O projeto arquivado dissertava sobre o óbvio. Qualquer banco central mira a inflação e o desenvolvimento. Esse duplo objetivo integra sua missão mundo afora, com ou sem lei específica. Preserva-se, todavia, a centralidade da inflação no exercício de sua função, que é promover a estabilidade de preços e do sistema financeiro, pré-requisitos essenciais ao desenvolvimento sustentado.
Os bancos centrais agem atentos a um “balanço de riscos”. De modo geral, se há risco para a inflação, a taxa de juros sobe. Se o risco for para o crescimento, assegurada a estabilidade, a taxa de juros cai. Se por algum motivo a inflação sobe demais, a preocupação com o crescimento econômico justifica um tempo maior – geralmente dois anos – para trazê-la de volta à meta, suavizando-se os respectivos efeitos sobre a atividade econômica.

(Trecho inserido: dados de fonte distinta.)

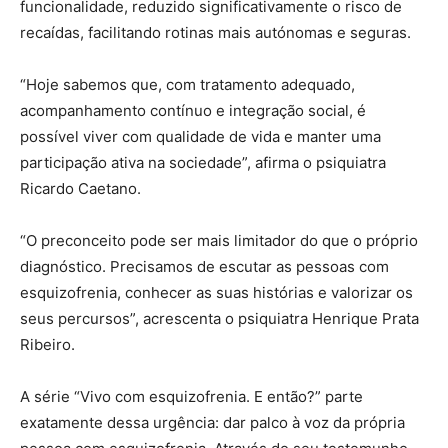
funcionalidade, reduzido significativamente o risco de
recaídas, facilitando rotinas mais autónomas e seguras.
“Hoje sabemos que, com tratamento adequado,
acompanhamento contínuo e integração social, é
possível viver com qualidade de vida e manter uma
participação ativa na sociedade”, afirma o psiquiatra
Ricardo Caetano.
“O preconceito pode ser mais limitador do que o próprio
diagnóstico. Precisamos de escutar as pessoas com
esquizofrenia, conhecer as suas histórias e valorizar os
seus percursos”, acrescenta o psiquiatra Henrique Prata
Ribeiro.
A série “Vivo com esquizofrenia. E então?” parte
exatamente dessa urgência: dar palco à voz da própria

As funções atuais dos bancos centrais são fruto de longo aprendizado, desde quando nasceram os primeiros: o Banco da Suécia (1668), o Banco da Inglaterra (1694) e o Banco da França (1800). Seu começo centrou-se nas finanças públicas. A criação do Banco do Brasil (1808) foi inspirada nessas experiências. Sua missão inicial era suprir moeda divisionária para apoiar o comércio do Rio de Janeiro. Depois, o BB passou a exercer funções de banco central, inibindo o surgimento do BC, que aconteceria somente em 1964.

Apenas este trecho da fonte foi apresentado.